Page-level text extractions:
· · ·

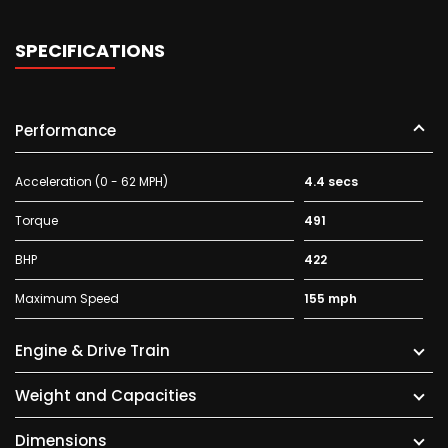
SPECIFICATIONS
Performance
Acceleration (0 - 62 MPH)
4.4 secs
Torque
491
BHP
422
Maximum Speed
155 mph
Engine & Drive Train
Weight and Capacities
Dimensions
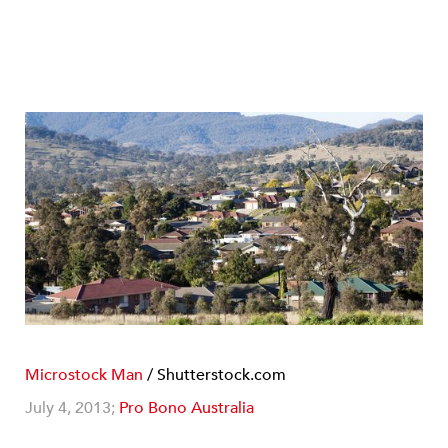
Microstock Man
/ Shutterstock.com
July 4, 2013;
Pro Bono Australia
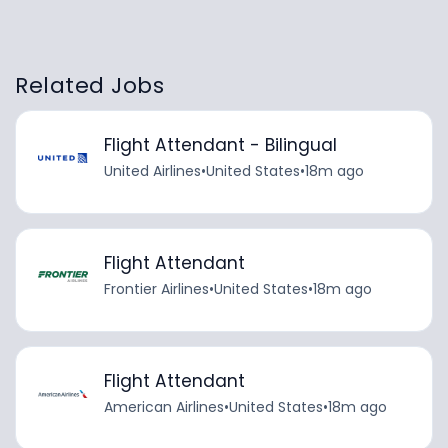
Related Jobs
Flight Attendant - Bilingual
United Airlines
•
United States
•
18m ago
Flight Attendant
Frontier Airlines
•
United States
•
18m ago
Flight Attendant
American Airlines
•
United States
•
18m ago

· · ·

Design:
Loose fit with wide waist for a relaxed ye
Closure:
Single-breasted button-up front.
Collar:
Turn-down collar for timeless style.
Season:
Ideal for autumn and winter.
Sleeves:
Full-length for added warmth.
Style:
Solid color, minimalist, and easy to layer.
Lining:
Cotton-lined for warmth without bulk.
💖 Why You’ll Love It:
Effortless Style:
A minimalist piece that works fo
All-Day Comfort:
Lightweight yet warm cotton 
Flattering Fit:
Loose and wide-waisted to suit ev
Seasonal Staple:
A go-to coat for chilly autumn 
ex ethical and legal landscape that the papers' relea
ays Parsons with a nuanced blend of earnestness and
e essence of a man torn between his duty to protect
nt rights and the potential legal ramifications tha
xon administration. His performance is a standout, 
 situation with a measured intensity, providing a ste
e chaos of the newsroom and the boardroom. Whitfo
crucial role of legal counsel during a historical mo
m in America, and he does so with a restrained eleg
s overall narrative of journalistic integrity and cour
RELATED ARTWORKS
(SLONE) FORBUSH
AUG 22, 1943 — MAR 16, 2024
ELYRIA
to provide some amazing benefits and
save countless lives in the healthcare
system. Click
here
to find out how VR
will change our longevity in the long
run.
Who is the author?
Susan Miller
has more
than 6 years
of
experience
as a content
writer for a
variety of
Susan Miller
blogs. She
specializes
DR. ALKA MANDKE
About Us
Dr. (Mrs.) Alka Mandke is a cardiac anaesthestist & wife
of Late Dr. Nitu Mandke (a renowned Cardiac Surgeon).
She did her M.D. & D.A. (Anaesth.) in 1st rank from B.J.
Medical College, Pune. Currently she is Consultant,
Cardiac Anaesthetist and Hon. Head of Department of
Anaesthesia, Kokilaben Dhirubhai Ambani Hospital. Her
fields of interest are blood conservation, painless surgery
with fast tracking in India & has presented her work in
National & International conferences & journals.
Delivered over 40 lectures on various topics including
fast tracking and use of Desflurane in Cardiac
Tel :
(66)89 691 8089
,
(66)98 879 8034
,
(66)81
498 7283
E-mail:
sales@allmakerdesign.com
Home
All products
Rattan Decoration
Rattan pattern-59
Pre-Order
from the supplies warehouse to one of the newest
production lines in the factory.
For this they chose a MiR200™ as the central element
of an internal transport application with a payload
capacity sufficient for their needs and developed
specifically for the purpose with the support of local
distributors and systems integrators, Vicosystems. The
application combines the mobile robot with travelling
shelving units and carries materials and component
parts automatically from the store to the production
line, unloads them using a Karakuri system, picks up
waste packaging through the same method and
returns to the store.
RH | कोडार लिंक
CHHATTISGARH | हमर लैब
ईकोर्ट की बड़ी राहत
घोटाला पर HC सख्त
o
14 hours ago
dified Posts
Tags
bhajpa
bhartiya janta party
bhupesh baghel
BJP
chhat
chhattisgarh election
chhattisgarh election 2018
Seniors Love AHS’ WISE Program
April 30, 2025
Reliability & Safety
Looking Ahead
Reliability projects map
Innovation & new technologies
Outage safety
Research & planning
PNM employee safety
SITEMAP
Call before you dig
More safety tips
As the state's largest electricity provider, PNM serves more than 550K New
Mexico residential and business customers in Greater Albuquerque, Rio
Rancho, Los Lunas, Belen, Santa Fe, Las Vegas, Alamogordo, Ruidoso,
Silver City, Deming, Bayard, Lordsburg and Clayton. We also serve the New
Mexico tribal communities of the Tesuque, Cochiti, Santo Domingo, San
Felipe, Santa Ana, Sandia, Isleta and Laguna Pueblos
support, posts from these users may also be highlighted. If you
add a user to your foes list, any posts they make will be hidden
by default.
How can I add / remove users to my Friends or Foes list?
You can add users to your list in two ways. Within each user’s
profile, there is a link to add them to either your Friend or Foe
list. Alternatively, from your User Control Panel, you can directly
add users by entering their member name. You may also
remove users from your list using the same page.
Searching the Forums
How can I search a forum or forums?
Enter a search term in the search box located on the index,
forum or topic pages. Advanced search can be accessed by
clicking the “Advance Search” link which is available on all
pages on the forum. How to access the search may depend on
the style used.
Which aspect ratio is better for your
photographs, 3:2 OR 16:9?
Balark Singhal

· · ·

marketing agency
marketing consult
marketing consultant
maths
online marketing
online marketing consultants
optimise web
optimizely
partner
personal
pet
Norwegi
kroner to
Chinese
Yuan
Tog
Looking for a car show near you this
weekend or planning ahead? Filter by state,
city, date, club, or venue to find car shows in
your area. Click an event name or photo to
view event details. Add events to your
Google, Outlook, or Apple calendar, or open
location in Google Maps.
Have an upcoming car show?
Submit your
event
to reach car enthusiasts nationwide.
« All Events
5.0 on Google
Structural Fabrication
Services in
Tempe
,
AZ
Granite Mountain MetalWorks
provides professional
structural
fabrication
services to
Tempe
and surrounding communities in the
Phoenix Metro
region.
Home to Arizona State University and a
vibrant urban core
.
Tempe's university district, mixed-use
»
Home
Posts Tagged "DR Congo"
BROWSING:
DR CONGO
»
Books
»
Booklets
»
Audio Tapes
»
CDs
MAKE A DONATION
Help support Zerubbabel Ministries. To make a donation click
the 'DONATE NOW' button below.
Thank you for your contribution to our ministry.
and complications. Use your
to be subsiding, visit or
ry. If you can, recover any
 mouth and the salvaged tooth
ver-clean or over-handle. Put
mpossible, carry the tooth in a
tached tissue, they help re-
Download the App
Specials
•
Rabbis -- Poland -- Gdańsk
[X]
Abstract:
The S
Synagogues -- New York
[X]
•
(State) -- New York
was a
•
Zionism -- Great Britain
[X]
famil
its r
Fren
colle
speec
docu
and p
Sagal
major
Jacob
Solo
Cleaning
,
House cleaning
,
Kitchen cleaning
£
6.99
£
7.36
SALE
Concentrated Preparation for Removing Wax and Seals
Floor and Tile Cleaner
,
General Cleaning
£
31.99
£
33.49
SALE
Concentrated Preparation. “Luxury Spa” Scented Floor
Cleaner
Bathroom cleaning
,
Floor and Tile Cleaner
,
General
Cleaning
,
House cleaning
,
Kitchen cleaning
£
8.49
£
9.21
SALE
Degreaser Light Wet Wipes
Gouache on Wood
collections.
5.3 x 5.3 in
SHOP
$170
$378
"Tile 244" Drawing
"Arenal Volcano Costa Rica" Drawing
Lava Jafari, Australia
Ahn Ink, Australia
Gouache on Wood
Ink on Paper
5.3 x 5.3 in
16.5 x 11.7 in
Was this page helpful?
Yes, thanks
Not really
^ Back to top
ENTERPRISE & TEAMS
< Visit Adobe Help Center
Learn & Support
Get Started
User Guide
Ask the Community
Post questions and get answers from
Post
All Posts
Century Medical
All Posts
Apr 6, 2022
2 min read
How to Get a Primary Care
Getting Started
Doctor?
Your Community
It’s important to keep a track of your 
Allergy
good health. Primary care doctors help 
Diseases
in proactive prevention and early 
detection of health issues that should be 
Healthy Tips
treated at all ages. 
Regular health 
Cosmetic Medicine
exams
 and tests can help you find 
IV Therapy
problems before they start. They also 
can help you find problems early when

· · ·

Prompt. Collect each line of the entries that has the word "election", copying it in full.

Result of the task.
chhattisgarh election
chhattisgarh election 2018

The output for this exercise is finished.